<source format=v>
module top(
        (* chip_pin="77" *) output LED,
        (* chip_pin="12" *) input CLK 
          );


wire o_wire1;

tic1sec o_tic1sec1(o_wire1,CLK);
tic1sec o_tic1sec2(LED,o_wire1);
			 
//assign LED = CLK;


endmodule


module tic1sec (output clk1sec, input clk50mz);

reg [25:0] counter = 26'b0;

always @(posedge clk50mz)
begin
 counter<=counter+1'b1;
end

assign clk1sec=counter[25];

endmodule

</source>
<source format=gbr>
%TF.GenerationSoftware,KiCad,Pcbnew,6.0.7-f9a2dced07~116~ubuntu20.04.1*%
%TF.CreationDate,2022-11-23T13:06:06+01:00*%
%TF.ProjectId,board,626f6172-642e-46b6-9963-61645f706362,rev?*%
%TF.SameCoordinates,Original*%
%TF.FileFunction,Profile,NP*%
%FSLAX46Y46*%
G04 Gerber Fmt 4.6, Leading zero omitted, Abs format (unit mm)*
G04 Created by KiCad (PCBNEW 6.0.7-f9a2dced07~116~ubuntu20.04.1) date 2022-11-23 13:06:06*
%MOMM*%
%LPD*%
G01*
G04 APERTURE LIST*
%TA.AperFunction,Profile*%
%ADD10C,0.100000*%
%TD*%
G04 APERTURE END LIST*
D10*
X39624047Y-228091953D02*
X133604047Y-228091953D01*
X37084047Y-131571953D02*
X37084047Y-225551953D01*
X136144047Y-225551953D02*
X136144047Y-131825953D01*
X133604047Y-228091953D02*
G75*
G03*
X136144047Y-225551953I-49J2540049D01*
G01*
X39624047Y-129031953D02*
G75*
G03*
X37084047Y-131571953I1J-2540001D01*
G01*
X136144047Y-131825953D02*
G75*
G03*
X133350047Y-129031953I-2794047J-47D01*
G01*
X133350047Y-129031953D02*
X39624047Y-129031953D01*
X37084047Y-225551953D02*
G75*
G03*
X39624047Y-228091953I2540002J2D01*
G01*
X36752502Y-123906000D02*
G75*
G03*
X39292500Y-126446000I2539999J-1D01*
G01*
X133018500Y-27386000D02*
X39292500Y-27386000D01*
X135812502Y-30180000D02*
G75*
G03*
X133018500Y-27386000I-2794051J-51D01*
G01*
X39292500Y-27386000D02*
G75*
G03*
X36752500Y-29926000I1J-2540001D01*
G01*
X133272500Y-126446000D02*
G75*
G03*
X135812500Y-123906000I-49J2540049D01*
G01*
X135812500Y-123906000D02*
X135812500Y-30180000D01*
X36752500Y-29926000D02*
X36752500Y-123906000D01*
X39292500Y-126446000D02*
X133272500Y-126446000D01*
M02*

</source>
■ ■ ■ ■
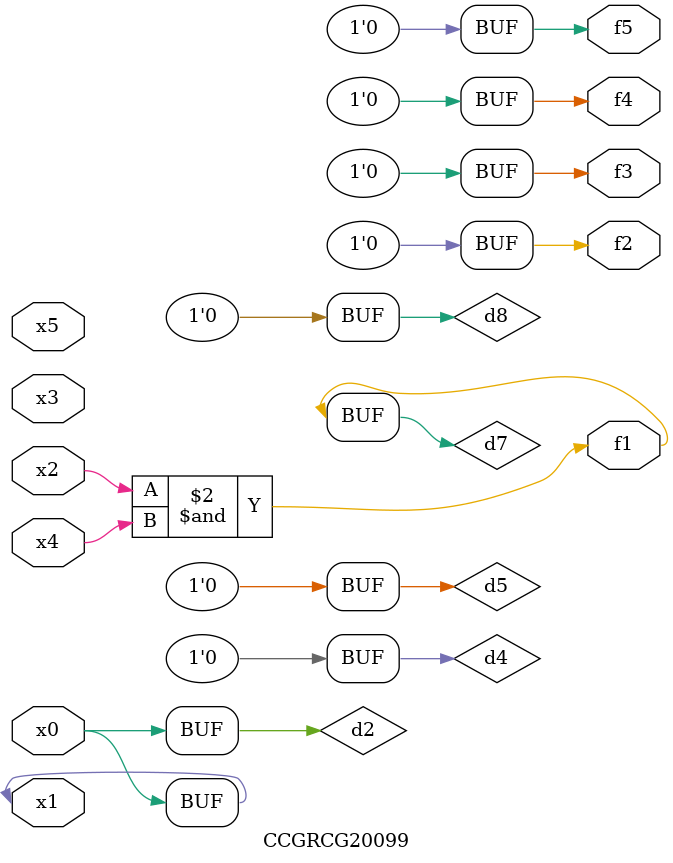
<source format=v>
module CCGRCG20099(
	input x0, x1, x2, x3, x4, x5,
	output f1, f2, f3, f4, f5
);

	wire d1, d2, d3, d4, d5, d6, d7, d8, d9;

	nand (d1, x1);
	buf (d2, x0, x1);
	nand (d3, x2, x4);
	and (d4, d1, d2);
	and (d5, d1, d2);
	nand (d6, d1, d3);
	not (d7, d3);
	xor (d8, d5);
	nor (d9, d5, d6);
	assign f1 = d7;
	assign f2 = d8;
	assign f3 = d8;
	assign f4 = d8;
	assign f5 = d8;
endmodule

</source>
■ ■ ■ ■
Where the line holding "X39292500Y-126446000I2539999J-1D01*" appears in the listing above, start reproducing exactly, and end with the line holding "X135812500Y-123906000D02*".

**COMPLETED EXERCISE**.
X39292500Y-126446000I2539999J-1D01*
G01*
X133018500Y-27386000D02*
X39292500Y-27386000D01*
X135812502Y-30180000D02*
G75*
G03*
X133018500Y-27386000I-2794051J-51D01*
G01*
X39292500Y-27386000D02*
G75*
G03*
X36752500Y-29926000I1J-2540001D01*
G01*
X133272500Y-126446000D02*
G75*
G03*
X135812500Y-123906000I-49J2540049D01*
G01*
X135812500Y-123906000D02*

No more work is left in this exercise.